Thinking back, I realized today that the GOP has been targeting public broadcasting -- one of the most cost-effective public goods in existence -- since I was a studying telecommunications in college some 10 years ago. Just like gay marriage and flag burning, attacks on public broadcasting are one of those perennials that has bloomed every election year since 1994. Contact your Reps and Senators and tell them to let it die on the vine once again.

Tuesday, June 13, 2006

"The Decider" Goes AWOL

After calling his senior advisors together to discuss stategery in Iraq, the Shrub goes AWOL after ONE DAY to fly to Baghdad for a grip-and-grin with the new PM. WTF?! Bush reportedly "slipped out" without telling anyone but his closest advisors of the trip.

Wow, that must have been some power-decidering on Monday. Glad to hear he's engaged in figuring out how to fix the mess his fucked-up policies have spent the last 3+ years creating. No doubt he'll need a few weeks clearing brush and bike riding in Crawford after this marathon of statesmanship.

Tuesday, June 06, 2006

Last Gasp of the Dinosaurs

The Senate will likely vote this week on the Federal Marriage Amendment, and it will most certainly fail. Both sides will spin the margin of defeat as a victory, and the country will move on to its next issue of vital non-importance -- flag burning.

The FMA, and the state versions that actually have passed, are the "last gasp of the dinosaurs." Those who would keep gay Americans closeted, oppressed and out of sight are losing in the culture at large, plain and simple. My generation is far more tolerant that those before, and signs are good that Generation Y may consider sexual orientation to be nearly irrelevant. The day will come when gay Americans are permitted to live freely, marry and raise families, just like everyone else. I can't say when it will happen, but it will.

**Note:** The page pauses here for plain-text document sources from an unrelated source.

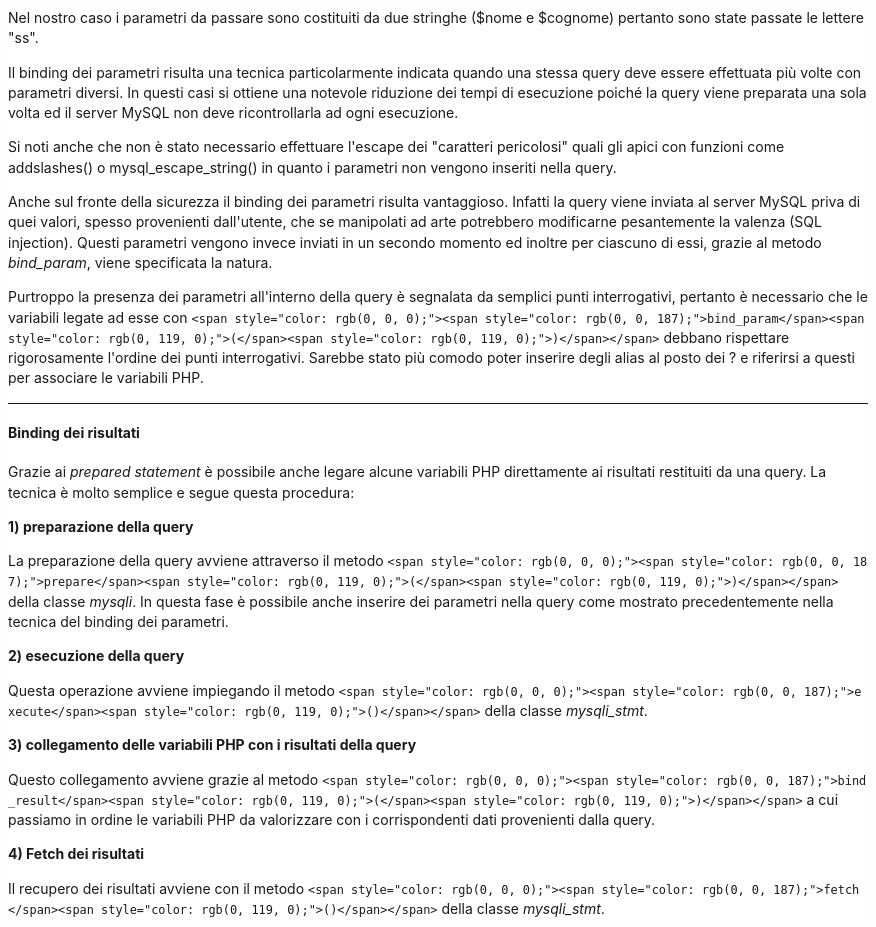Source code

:  Nel nostro caso i parametri da passare sono costituiti da due stringhe ($nome e $cognome) pertanto sono state passate le lettere "ss".

 Il binding dei parametri risulta una tecnica particolarmente indicata quando una stessa query deve essere effettuata più volte con parametri diversi. In questi casi si ottiene una notevole riduzione dei tempi di esecuzione poiché la query viene preparata una sola volta ed il server MySQL non deve ricontrollarla ad ogni esecuzione.

 Si noti anche che non è stato necessario effettuare l'escape dei "caratteri pericolosi" quali gli apici con funzioni come addslashes() o mysql\_escape\_string() in quanto i parametri non vengono inseriti nella query.

 Anche sul fronte della sicurezza il binding dei parametri risulta vantaggioso. Infatti la query viene inviata al server MySQL priva di quei valori, spesso provenienti dall'utente, che se manipolati ad arte potrebbero modificarne pesantemente la valenza (SQL injection). Questi parametri vengono invece inviati in un secondo momento ed inoltre per ciascuno di essi, grazie al metodo *bind\_param*, viene specificata la natura.

 Purtroppo la presenza dei parametri all'interno della query è segnalata da semplici punti interrogativi, pertanto è necessario che le variabili legate ad esse con `<span style="color: rgb(0, 0, 0);"><span style="color: rgb(0, 0, 187);">bind_param</span><span style="color: rgb(0, 119, 0);">(</span><span style="color: rgb(0, 119, 0);">)</span></span>` debbano rispettare rigorosamente l'ordine dei punti interrogativi. Sarebbe stato più comodo poter inserire degli alias al posto dei ? e riferirsi a questi per associare le variabili PHP.

- - - - - -

####  Binding dei risultati

 Grazie ai *prepared statement* è possibile anche legare alcune variabili PHP direttamente ai risultati restituiti da una query. La tecnica è molto semplice e segue questa procedura:

 **1) preparazione della query**

 La preparazione della query avviene attraverso il metodo `<span style="color: rgb(0, 0, 0);"><span style="color: rgb(0, 0, 187);">prepare</span><span style="color: rgb(0, 119, 0);">(</span><span style="color: rgb(0, 119, 0);">)</span></span>` della classe *mysqli*. In questa fase è possibile anche inserire dei parametri nella query come mostrato precedentemente nella tecnica del binding dei parametri.

 **2) esecuzione della query**

 Questa operazione avviene impiegando il metodo `<span style="color: rgb(0, 0, 0);"><span style="color: rgb(0, 0, 187);">execute</span><span style="color: rgb(0, 119, 0);">()</span></span>` della classe *mysqli\_stmt*.

 **3) collegamento delle variabili PHP con i risultati della query**

 Questo collegamento avviene grazie al metodo `<span style="color: rgb(0, 0, 0);"><span style="color: rgb(0, 0, 187);">bind_result</span><span style="color: rgb(0, 119, 0);">(</span><span style="color: rgb(0, 119, 0);">)</span></span>` a cui passiamo in ordine le variabili PHP da valorizzare con i corrispondenti dati provenienti dalla query.

 **4) Fetch dei risultati**

 Il recupero dei risultati avviene con il metodo `<span style="color: rgb(0, 0, 0);"><span style="color: rgb(0, 0, 187);">fetch</span><span style="color: rgb(0, 119, 0);">()</span></span>` della classe *mysqli\_stmt*.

In the meantime, those whose religious, moral or cynical political views demand that marriage remain a strictly heterosexual union are fighting with all of their might; a cornered animal lashing out in a vain attempt at survival. Their tactics are divisive, hurtful, and so lacking in Christian spirit as to be blasphemous. But they will not prevail in the long run.

I say all this not to encourage a false patience or discourage brave efforts to advance the equality of all Americans. My message is simple: do not dispair. History will be picking over the fossils of this flawed ideology soon enough.

Monday, June 05, 2006

The Pain of Faith Lost

An article in today's Washington Post reports that a number of people wearing rainbow-colored sashes were denied Communion at a Mass in St. Paul, Minn. The ostensible reason -- Mass is an inappropriate place to protest. The gay parishioners denied the sacrament argue that they are merely celebrating their identity, not protesting.

Incidents like these break my heart, because they reinforce my growing conviction that my church has nothing more to say to me. I grew up mostly outside of church, enthusiastically participated in an evangelical Protestant congregation as a teen, and converted to Roman Catholicism as an adult. I have internalized the teachings of the Gospels and attempted to emulate the spirit of Christ (with questionable success). But I can no longer feel that spirit being exercised by my church, or rather, it is exercised so selectively as to reek of insincerity.

I have seen marvelous acts of love and beauty carried out in the name of Christianity, but incidents like that in St. Paul remind me that this love is conditional, with the primary condition being obedience to the laws of a man-made institution. One sentence in the Post article drove this home:

None [people wearing rainbow sashes] were reported yesterday in the Archdiocese of Washington, which has a policy of denying Communion to anyone wearing a visible sign of protest.
The denial of Communion is an accusation of sin. If protest or dissent is sin enough to deny someone the most important of sacraments, well, I am already damned.

Hat tip: Tyler and Lisa at Habakkuk's Watchpost.